There are more than 3,000 drivers on the list, some of whom owe thousands of dollars each. Scofflaws collectively owe more than $6 million to the city.
"Keep in mind that is for unpaid citations, based on sheer numerical number of citations or whether it's the humongous speeding ticket they get for driving unsafely during a construction zone," Henning said. "There's some in there with over 50 tickets."
A review of the top 50 violators shows one man with 77 outstanding tickets as of April 11. Everyone in the top 50 has at least 25 tickets, and three individuals owe more than $10,000 each.
"The scofflaw list is comprised only of individuals who have more than $1,000 dollars in outstanding traffic violations," assistant municipal attorney Pamela Weiss told KTUU in a separate interview. "That doesn't mean that they've received $1,000 dollars in traffic tickets. It means they've received $1,000 dollars (in tickets), been found guilty of the offenses and then have not paid it so they are delinquent. They are past due."

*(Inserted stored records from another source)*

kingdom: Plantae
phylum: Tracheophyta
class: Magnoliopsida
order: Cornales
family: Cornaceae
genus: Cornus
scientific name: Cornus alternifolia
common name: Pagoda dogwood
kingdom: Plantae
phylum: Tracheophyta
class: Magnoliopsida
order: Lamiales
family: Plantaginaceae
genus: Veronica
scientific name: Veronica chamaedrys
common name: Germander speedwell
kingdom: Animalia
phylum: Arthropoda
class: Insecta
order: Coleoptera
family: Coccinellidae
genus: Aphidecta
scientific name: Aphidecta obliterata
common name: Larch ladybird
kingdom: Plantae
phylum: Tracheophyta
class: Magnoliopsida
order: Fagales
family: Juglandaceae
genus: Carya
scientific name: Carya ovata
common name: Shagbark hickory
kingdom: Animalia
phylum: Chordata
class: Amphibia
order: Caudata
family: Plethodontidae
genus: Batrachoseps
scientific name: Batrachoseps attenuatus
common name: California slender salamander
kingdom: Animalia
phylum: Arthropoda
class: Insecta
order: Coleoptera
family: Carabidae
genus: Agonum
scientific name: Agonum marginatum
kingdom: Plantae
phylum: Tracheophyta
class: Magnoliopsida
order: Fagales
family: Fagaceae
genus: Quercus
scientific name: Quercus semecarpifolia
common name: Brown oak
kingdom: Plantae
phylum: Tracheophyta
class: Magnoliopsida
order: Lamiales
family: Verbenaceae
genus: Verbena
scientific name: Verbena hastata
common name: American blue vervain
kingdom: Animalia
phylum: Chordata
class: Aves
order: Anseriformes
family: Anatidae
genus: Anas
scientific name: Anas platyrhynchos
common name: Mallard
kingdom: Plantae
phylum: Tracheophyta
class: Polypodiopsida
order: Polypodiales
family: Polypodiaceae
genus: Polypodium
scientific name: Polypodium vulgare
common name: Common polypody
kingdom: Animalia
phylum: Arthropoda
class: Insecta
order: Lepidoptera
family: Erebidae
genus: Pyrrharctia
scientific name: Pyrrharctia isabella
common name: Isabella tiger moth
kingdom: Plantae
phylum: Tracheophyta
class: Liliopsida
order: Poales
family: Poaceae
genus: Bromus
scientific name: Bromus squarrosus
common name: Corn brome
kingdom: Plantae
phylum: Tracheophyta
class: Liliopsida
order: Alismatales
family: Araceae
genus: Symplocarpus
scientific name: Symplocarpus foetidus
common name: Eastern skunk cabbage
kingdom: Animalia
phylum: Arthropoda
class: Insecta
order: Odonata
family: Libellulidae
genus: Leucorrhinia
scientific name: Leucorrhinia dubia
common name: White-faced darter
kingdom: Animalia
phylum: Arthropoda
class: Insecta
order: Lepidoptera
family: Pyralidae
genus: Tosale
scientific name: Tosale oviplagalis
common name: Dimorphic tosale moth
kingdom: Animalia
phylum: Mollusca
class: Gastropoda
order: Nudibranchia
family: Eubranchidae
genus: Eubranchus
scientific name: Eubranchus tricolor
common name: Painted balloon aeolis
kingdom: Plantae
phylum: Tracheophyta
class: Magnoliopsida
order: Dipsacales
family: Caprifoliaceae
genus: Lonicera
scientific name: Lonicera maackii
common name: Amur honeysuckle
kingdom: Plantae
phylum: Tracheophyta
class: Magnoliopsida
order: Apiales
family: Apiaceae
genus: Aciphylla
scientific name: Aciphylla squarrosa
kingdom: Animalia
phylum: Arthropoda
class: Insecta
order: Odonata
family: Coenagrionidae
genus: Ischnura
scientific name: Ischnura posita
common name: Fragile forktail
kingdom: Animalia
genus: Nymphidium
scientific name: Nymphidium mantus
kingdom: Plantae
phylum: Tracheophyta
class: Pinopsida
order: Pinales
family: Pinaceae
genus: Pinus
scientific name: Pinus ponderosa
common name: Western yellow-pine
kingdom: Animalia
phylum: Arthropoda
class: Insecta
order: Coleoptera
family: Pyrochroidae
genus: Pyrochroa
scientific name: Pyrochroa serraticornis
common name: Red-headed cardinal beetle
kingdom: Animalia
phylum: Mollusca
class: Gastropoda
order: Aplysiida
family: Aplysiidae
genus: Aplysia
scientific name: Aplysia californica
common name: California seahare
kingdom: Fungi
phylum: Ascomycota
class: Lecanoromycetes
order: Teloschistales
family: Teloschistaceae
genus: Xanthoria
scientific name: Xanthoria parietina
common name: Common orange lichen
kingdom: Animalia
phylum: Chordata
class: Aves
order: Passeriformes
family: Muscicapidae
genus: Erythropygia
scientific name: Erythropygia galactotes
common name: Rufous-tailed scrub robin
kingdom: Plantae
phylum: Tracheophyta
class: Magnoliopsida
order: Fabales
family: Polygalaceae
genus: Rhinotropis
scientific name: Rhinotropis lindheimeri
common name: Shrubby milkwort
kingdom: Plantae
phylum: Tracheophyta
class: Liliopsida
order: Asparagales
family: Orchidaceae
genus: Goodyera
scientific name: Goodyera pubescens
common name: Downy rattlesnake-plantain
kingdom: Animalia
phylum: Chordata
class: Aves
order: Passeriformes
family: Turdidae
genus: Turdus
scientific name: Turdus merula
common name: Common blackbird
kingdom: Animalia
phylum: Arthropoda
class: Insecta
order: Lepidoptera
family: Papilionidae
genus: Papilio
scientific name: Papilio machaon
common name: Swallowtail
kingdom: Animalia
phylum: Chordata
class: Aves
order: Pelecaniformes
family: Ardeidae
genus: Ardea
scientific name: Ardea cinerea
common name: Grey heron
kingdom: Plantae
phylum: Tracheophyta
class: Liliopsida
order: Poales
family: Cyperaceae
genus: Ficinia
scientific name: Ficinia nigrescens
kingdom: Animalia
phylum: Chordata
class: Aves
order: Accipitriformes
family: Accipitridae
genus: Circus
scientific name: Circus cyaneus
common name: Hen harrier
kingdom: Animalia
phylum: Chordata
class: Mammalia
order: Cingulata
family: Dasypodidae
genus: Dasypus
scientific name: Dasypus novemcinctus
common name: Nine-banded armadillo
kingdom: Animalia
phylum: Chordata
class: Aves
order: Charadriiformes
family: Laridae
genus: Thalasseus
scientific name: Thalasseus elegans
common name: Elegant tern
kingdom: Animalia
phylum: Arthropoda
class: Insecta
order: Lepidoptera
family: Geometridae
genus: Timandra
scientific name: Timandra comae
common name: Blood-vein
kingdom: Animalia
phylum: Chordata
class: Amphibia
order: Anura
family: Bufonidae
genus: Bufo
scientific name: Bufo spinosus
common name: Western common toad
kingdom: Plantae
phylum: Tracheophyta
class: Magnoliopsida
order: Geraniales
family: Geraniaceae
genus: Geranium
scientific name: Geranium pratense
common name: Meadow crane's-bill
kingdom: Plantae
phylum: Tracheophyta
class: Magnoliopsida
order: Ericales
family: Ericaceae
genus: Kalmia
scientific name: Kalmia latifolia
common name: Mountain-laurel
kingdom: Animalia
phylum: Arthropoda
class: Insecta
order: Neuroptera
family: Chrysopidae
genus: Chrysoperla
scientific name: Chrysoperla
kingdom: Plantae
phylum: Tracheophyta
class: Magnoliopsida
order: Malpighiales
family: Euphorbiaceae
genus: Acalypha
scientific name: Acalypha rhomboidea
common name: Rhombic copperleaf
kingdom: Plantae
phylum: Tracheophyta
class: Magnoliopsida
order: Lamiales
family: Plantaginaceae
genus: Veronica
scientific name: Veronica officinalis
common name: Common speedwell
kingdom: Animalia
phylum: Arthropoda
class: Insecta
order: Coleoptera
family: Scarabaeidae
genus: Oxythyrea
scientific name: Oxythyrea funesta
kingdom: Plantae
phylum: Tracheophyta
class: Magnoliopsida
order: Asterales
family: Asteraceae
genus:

Implemented statewide in 2007 by then-governor Sarah Palin, and adopted that same year in Anchorage, the scofflaw law's primary purpose is public safety.
"The purpose is to get the dangerous drivers that are ignoring their citations off the road," Henning said. "They should take responsibility for their actions and pay their tickets so they are not on the scofflaw list anymore, and they shouldn't drive."
Bank sweeps and Permanent Fund Dividend garnishments help collect some of the money owed. Impounds may provide additional incentive — a vehicle owner who owes fines won't be able to have their car released until fines are paid.
In 2018, Anchorage Police had nearly 1,200 vehicles towed under the scofflaw law. So far in 2019, police have towed about 430 vehicles as of April according to Henning.
The scofflaw list seems to remain fairly stable at around 3,000 offenders and about $6 million owed in any given year, Weiss says. As some people are taken off the list, new scofflaws are added.
The city has tried various techniques to enhance collection, but getting more law breakers to pay up more often has proven difficult.
"It is challenging because some of these speeding tickets are from eight years ago, 10 years ago. It's hard to find a current address or the person might not even live here anymore and feel like they need to pay the fine," Brendan Babb, the city's Chief Innovation Officer told KTUU. "There are people that have a bunch tickets on there that don't seem motivated to pay them and I am not sure our nudges can really help."